Cette thérapie de choc ne concerne pas uniquement les pays en développement, elle est utilisée dans des économies avancées, comme l’illustrent les réformes de Margaret Thatcher au Royaume-Uni et les politiques pratiquées aux États-Unis et plus particulièrement celles menées par l’administration Bush fils. Ce dernier, profitant des «chocs utiles» du 11 septembre 2001, de la guerre en Irak et de la psychose qui s’est emparée de son pays pour administrer des réformes économiques fort conservatrices, telles que la privatisation de la sécurité aux États-Unis et la libéralisation à outrance de l’économie. L'auteure a étudié aussi les réformes engagées à la suite de chocs naturels, tels que l'ouragan Katrina ou encore le tsunami de 2004. Elle a observé que dans différents lieux du monde où ces politiques économiques de choc ont été conduites, elles ont abouti à la stratification des villes (Bagdad, Beyrouth ou Nouvelle-Orléans) en deux zones : une zone verte, riche et protégée des dangers ; et une ou plusieurs zones rouges, dangereuses et misérables.
L’observation terrain des résultats de cette stratégie a permis de relever deux contradictions majeures par rapport aux thèses défendues par Milton Friedman et l'école de Chicago. Tout d'abord selon ses promoteurs, le néo-libéralisme garantit un plus grand dynamisme de l’économie et un accroissement de la prospérité individuelle, alors que selon l’auteure, ce ne fut jamais le cas dans les exemples qu’elle a étudiés. Ensuite, les défenseurs de ce courant de pensée avancent la thèse selon laquelle, démocratie et néo-libéralisme se soutiennent l'un l'autre. Or les observations empiriques mènent à la conclusion inverse, à savoir que l'imposition de politiques néo-libérales ne s'est jamais produite sans coup d'État, élimination de l'opposition ou imposition d'un état d'urgence.
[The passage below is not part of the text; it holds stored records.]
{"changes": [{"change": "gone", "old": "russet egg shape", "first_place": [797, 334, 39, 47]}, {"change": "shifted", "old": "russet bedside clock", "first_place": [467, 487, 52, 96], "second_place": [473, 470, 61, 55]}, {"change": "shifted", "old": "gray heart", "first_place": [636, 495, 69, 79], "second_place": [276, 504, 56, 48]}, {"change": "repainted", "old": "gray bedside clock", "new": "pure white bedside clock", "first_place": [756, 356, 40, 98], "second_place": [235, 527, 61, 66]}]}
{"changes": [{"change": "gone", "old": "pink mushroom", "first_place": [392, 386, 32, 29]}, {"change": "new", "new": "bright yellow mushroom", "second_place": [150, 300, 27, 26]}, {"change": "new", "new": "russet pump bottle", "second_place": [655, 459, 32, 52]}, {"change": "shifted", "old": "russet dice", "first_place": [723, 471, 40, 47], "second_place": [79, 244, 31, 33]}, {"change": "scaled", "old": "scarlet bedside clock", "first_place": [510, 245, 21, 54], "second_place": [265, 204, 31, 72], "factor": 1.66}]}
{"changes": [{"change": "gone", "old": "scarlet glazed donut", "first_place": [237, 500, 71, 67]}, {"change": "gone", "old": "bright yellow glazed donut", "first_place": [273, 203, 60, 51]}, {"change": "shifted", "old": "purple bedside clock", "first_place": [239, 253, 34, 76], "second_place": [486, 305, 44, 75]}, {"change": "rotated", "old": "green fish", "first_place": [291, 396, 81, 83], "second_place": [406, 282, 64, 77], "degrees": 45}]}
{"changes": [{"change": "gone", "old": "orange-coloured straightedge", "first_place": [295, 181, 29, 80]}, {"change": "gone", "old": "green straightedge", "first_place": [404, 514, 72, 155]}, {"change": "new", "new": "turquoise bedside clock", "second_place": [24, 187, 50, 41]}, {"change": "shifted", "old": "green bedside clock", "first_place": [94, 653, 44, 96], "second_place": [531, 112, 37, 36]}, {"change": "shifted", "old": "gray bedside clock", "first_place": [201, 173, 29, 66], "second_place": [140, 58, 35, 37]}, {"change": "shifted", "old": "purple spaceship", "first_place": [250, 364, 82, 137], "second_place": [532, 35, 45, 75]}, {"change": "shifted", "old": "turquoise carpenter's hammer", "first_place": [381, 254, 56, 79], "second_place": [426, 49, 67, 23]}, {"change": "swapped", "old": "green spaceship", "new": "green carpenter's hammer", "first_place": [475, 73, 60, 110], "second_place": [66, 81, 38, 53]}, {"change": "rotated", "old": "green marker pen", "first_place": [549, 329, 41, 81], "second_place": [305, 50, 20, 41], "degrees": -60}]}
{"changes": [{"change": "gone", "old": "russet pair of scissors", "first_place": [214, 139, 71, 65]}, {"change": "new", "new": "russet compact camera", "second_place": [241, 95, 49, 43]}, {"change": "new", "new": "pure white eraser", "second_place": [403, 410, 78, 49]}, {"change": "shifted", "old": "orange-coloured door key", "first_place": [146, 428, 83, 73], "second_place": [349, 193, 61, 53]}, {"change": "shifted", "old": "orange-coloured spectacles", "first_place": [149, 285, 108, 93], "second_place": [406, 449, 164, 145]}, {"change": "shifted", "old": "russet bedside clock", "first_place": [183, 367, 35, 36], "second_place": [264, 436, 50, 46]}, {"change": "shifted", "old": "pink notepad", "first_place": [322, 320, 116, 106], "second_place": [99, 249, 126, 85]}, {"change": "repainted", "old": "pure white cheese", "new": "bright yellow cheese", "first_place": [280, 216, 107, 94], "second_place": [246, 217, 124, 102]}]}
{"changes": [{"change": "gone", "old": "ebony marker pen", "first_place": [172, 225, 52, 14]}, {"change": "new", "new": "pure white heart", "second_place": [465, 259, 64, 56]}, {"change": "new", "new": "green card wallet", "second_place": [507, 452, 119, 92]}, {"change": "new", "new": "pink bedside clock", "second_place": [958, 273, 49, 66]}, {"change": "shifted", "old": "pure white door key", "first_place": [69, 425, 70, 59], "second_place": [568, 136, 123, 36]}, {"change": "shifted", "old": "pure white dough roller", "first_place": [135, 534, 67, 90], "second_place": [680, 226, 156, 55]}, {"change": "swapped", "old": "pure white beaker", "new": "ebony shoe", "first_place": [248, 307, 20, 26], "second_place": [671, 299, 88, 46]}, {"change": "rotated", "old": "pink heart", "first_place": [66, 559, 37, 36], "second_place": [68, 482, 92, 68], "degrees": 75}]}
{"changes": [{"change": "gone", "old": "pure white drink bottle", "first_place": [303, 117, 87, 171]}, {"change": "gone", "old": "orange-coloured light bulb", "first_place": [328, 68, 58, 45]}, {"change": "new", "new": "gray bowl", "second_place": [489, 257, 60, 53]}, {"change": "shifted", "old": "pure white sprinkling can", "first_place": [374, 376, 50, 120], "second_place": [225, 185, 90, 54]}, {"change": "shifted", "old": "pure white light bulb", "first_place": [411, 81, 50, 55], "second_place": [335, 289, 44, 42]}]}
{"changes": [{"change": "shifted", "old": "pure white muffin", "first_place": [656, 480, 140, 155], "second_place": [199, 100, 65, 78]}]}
Cette évolution a conduit Madame Klein à parler de «corporatisme» pour désigner la nouvelle forme de capitalisme qu'elle décrit. En effet, les politiques dites néolibérales n’ont de néolibéral que le nom, tant elles requièrent une lourde intervention étatique pour imposer leur modèle, en provoquant différents chocs. En outre, l’instauration d’une «concurrence libre et non faussée» est une vue de l’esprit. La réalité observée est la tendance des entreprises à former des oligopoles et à protéger la propriété privée des grandes entreprises malgré leur impopularité. Le mot qui convient le mieux pour désigner la privatisation du Gouvernement avec un G majuscule par l'Entreprise avec un E majuscule n'est ni «libéral», ni «conservateur», ni «capitaliste». Il est «corporatiste». Ça a toujours été le cas, sauf que maintenant, on en parle ouvertement.